This is a perfect illustration of something I noticed with llm progress. Ask them to improve an svg like this, and it never fixes the missing crossbar or disconnected limbs, it just adds more stuff. In this example they have obviously improved greatly, and it contains a ridiculous amount of detail, but they still to get the basic shape of the frame wrong. It's weird. And the pattern shows up everywhere, try it with a webpage and it will add more buttons and stuff. I've even experimented with feeding the broken pelican svgs to an image model to look for flaws, and they still fail to spot the broken elements.
edit: fixed human hallucination
To a certain extent, it feels like a Sonnet 3.7 moment. Slightly overeager - you ask for a button color change, you see layout changes, new package dependencies, and the README rewritten from scratch - and not necessarily correctly.
When I ask for a pelican on a bike, I want the Platonic ideal of a pelican on a bike, not a vision of an alternative reality in which pelicans created bikes. Though, thinking about it again, maybe I should.
So we have to train llms on debugging too, not just how to make things (which you easily train by feeding the outputs).
It's because LLMs are fundamentally generative (creative), not truth-seeking or logic-seeking. Simple logic has always been incredibly expensive to impossible for LLMs.
Their ability is best described as "spiky". To steal from aphyr: think kiki, more than bouba. Whats interesting is that a lot of the models seem to have similar spikes and "troughs", though there are differences.

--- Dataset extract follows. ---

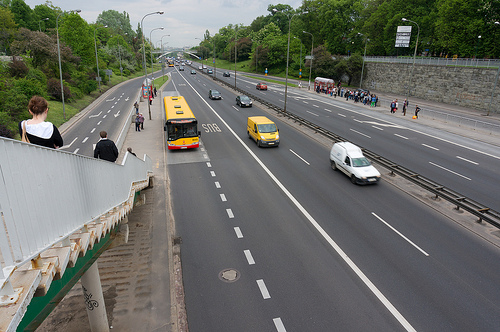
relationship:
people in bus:
[322, 78, 428, 117] [162, 93, 202, 155]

When you say "improve an svg like this", how are you imagining setting that workflow up? Are you just feeding them the SVG to iterate on; or are you giving them access to a browser to look at the rendering of the SVG?
I ask because:
Insofar as the original pelican test is zero-shot, it effectively serves as a way to test for the presence of a kind of "visual imagination" component within the layers of the model, that the model would internally "paint" an SVG [or PostScript, etc] encoding of an image onto, to then extract effective features from, analyze for fitness as a solution to a stated request, etc.

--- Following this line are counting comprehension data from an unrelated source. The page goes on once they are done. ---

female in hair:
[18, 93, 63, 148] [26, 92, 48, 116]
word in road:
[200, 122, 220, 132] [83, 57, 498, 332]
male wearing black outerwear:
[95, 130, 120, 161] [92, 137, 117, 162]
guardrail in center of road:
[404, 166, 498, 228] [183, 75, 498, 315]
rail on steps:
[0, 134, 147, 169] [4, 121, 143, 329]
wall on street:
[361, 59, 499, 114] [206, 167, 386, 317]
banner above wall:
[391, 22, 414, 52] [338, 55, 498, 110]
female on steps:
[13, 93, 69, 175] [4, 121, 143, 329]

But if you're trying to do a multi-shot pelican, then just feeding back in the SVG produced in the previous attempt, really doesn't correspond to any interesting human capability. Humans can't take an SVG of a pelican and iteratively improve upon it just based on our imagined version of how that SVG renders, either! Rather, a human, given the pelican, would simply load the pelican SVG in a browser; look at the browser's rendering of the pelican; note the things wrong with that rendering; and then edit the SVG to hopefully fix those flaws (and repeat.)
I imagine current (mult-modal and/or computer-use) LLMs would actually be very good at such an "iterative rendered pelican" test.